JPMorgan Chase & Co. is looking at opening branches in a dozen states, including three sites near its existing back offices in the Philadelphia area.

Those proposed branch locations include 17th and JFK Boulevard, and 18th and Market Sts., in Center City Philadelphia, near the company's current Private Banking Office at One Liberty Place; and at Second and Market in Wilmington, where the company bases part of its consumer-lending business. Branches at its existing employment centers would enable the bank to serve its nearly 10,000 staff in the region, while offering more products to the bank's existing mortgage, credit card, student loan, and investment clients here.

The proposals were reported in regulatory filings at the U.S. Department of the Treasury's Office of the Comptroller of the Currency, which regulates banks. Spokeswoman Elizabeth Seymour said the bank isn't ready to comment on its branching plans. S&P Market Intelligence reported the planned branches in February after an initial OCC report.

JPMorgan chief Jamie Dimon has called for adding 400 U.S. branches in a bid to put his company's large and rising profits to work finding new customers, following the windfall of last year's federal income tax cuts passed by Congress and signed by President Trump. Banks have shut branches as more customers access their accounts online, but JPMorgan says branches can still bring in new business, particularly in markets a company hasn't yet penetrated.

The move resists a recent trend toward closing branch locations. U.S. bank branches totaled less than 90,000 last year, down from 100,000 in the late 2000s, according to FDIC data.
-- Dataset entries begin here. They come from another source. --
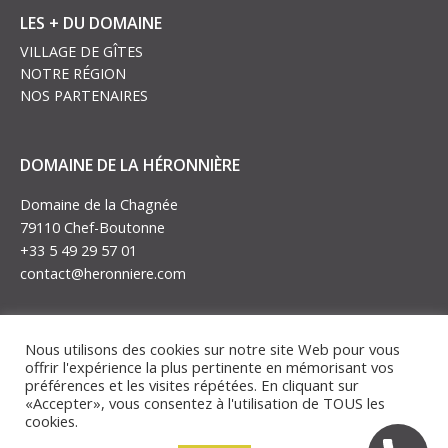
LES + DU DOMAINE
VILLAGE DE GÎTES
NOTRE RÉGION
NOS PARTENAIRES
DOMAINE DE LA HÉRONNIÈRE
Domaine de la Chagnée
79110 Chef-Boutonne
+33 5 49 29 57 01
contact@heronniere.com
Nous utilisons des cookies sur notre site Web pour vous
offrir l'expérience la plus pertinente en mémorisant vos
© Copyright 2022 – Tous droits réservés Domaine de la Héronnière –
préférences et les visites répétées. En cliquant sur
Mentions légales
«Accepter», vous consentez à l'utilisation de TOUS les
– Politique de confidentialité – Plan du site
cookies.
IMAGE’IN CREATION
Site réalisé par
Bank consolidation and online banking have pushed many lenders to prune locations, says John Boyd, head of the Boyd Co., a South Jersey-based North American corporate site selection firm whose clients have included JPMorgan in the past. "But, banks have been making a lot of money, and there's bright skies ahead under the current administration, so they have some tail winds pushing new projects and new initiatives," he added. Besides cutting corporate taxes, the Trump administration and congressional leaders have sought to ease strict bank capital and reporting requirements enacted after the banking-industry failures of the late 2000s.

New York-based JPMorgan rivals Bank of America, which already has a branch network in the Philadelphia area, as the two largest U.S. banks. Wells Fargo & Co., TD Bank, PNC, and Citizens are currently the region's dominant deposit banks and lenders, having acquired assets of the former Philadelphia-based banks in the 1900s and 2000s.

JPMorgan employs nearly 10,000 people in the Philadelphia area, mostly at its credit card, consumer lending, information technology, tax shelter, and other offices in northern Delaware. The company already has specialized local offices servicing wealthy clients, home, student, business, and consumer loans like its Philadelphia private-banking office, but has not built an area retail branch network up until now. JPMorgan's predecessor, Chemical Bank, which adopted the Morgan and Chase names after buying those rival institutions, sold most of its former South and Central Jersey branches to PNC in the 1990s.

The JPMorgan Chase Philly push follows an abortive effort to enter the Philly region by Citibank, JPMorgan's New York rival, in the 2000s. After spending millions building 11 branches, at sites including the former Doc's Leisure Time sex aids and pornography shop near the Convention Center and in King of Prussia, North Wilmington, and other neighborhoods, Citi pulled the plug and shut its Philly-area branches in 2013, citing the region's slow growth compared with Boston and other rising markets.

Republic Bank of Philadelphia, chaired by Vernon Hill, is among the few U.S. banks opening new branches in the region in recent years. Hill, a Moorestown real estate and retail entrepreneur who founded the former Commerce Bancorp (now part of TD), is also adding branches at his newly profitable MetroBank Plc in England. Hill sees efficiently run bank branches as billboards drawing in new customers, including those who will ultimately bank mostly by smartphone.